Draft and Sign the Purchase and Sale Agreement

After due diligence has been done, an agreement is then recorded in a Purchase and Sale Agreement. This contract will specify the parties, description of legal property, purchase price, timescales, and representations on the title and authority to sell.

It also outlines the process of amendments or conflicts in case of finding some problems. A bigger or more complicated transaction would be better reviewed by law. The PSA anticipates expectations prior to the execution of the mineral deed.
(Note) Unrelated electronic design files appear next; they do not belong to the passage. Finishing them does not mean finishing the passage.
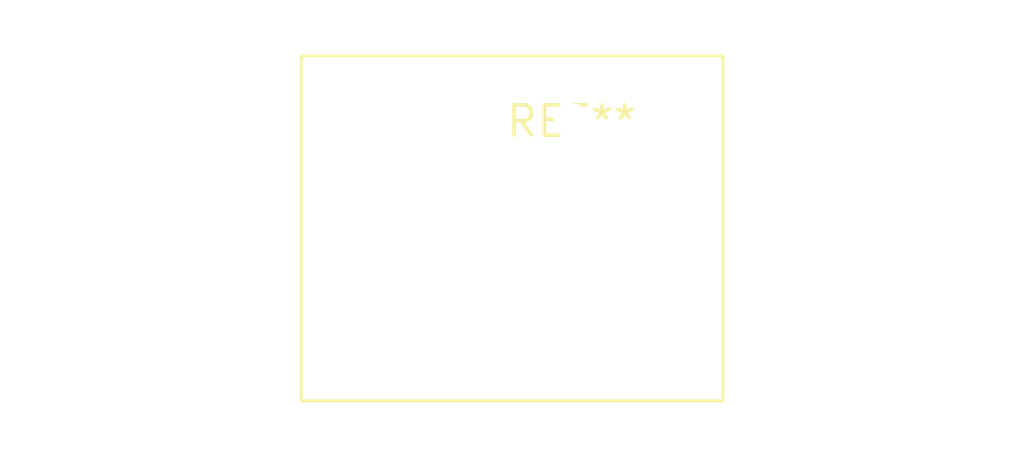
<source format=kicad_pcb>
(kicad_pcb (version 20240108) (generator pcbnew)

  (general
    (thickness 1.6)
  )

  (paper "A4")
  (layers
    (0 "F.Cu" signal)
    (31 "B.Cu" signal)
    (32 "B.Adhes" user "B.Adhesive")
    (33 "F.Adhes" user "F.Adhesive")
    (34 "B.Paste" user)
    (35 "F.Paste" user)
    (36 "B.SilkS" user "B.Silkscreen")
    (37 "F.SilkS" user "F.Silkscreen")
    (38 "B.Mask" user)
    (39 "F.Mask" user)
    (40 "Dwgs.User" user "User.Drawings")
    (41 "Cmts.User" user "User.Comments")
    (42 "Eco1.User" user "User.Eco1")
    (43 "Eco2.User" user "User.Eco2")
    (44 "Edge.Cuts" user)
    (45 "Margin" user)
    (46 "B.CrtYd" user "B.Courtyard")
    (47 "F.CrtYd" user "F.Courtyard")
    (48 "B.Fab" user)
    (49 "F.Fab" user)
    (50 "User.1" user)
    (51 "User.2" user)
    (52 "User.3" user)
    (53 "User.4" user)
    (54 "User.5" user)
    (55 "User.6" user)
    (56 "User.7" user)
    (57 "User.8" user)
    (58 "User.9" user)
  )

  (setup
    (pad_to_mask_clearance 0)
    (pcbplotparams
      (layerselection 0x00010fc_ffffffff)
      (plot_on_all_layers_selection 0x0000000_00000000)
      (disableapertmacros false)
      (usegerberextensions false)
      (usegerberattributes false)
      (usegerberadvancedattributes false)
      (creategerberjobfile false)
      (dashed_line_dash_ratio 12.000000)
      (dashed_line_gap_ratio 3.000000)
      (svgprecision 4)
      (plotframeref false)
      (viasonmask false)
      (mode 1)
      (useauxorigin false)
      (hpglpennumber 1)
      (hpglpenspeed 20)
      (hpglpendiameter 15.000000)
      (dxfpolygonmode false)
      (dxfimperialunits false)
      (dxfusepcbnewfont false)
      (psnegative false)
      (psa4output false)
      (plotreference false)
      (plotvalue false)
      (plotinvisibletext false)
      (sketchpadsonfab false)
      (subtractmaskfromsilk false)
      (outputformat 1)
      (mirror false)
      (drillshape 1)
      (scaleselection 1)
      (outputdirectory "")
    )
  )

  (net 0 "")

  (footprint "SW_Matias_2.25u" (layer "F.Cu") (at 0 0))

)

</source>
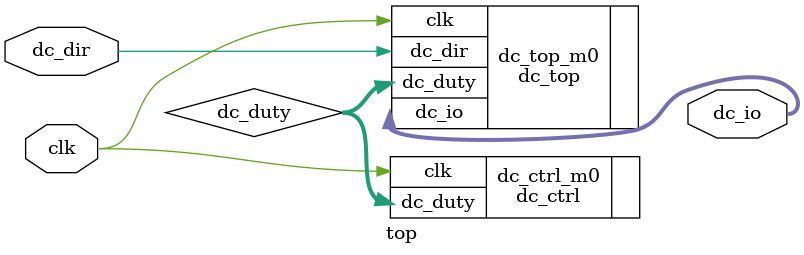
<source format=sv>
module top (
    input           clk,
    input           dc_dir,

    output [1:0]    dc_io
);
parameter       CLK_FRE = 50;//FPGA 时钟频率 50MHz
// 速度占空比 范围 0~100%

//dc 占空比控制
wire [7:0]     dc_duty;
dc_ctrl#(
    .CLK_FRE    (CLK_FRE    )
) dc_ctrl_m0(
    .clk        (clk        ),

    .dc_duty  (dc_duty  )
);

//dc PWM信号生成
dc_top#(
    .CLK_FRE    (CLK_FRE    )
) dc_top_m0(
    .clk        (clk        ),
    .dc_dir     (dc_dir     ),
    .dc_duty  (dc_duty  ),

    .dc_io    (dc_io    )
);
endmodule
</source>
Closing, Funding, and Recording the Deed

When closing, a deed to minerals or royalties signed by the seller is notarized, and the buyer brings money in the form of wire or cashier. Closings can be in person, by mail or via an escrow agent like a title company or attorney.

The act should then be registered at the county clerk in the place where the minerals are found. Recording charges are usually minimal and it depends on the county to process the record. Legal descriptions are necessary to prevent title problems in the future.

Notify Operators and Appraisal Districts

Once recorded, the operators should be informed of the ownership transfer by submitting a copy of the deed and a signed W-9. Buyers are expected to act quickly on the orders to make royalty payments by responding to division orders.

It is common to have delays in payment because operator systems might take weeks to implement the change. An update should also be done to the county appraisal districts to send out the tax bills to the rightful owner. Planned expenditures should be in the form of ongoing property taxes.

Additional Risk, Taxes, and Practical Tips for Texas Landowners

Buying minerals involves concentration risk, declining wells, title defects, and operator uncertainty. Minerals are depleting assets, unlike traditional real estate. Royalty income is federally taxable, with benefits such as percentage and cost depletion. Consult oil-and-gas-experienced CPAs.

Practical Tips:

Keep records, review statements, start small, prioritize a clean title, and work with Texas professionals.

Conclusion

It takes thorough due diligence research, disciplined valuation, and legal knowledge to understand how to buy mineral rights in Texas. Buyers can make well-informed judgments and steer clear of expensive blunders by comprehending area dynamics, market factors, production dangers, and the detailed acquisition process.

Texas mineral ownership can be a significant long-term asset with the correct approach and expert assistance.

Disclaimer: This article is for educational purposes only and does not constitute legal, tax, or investment advice.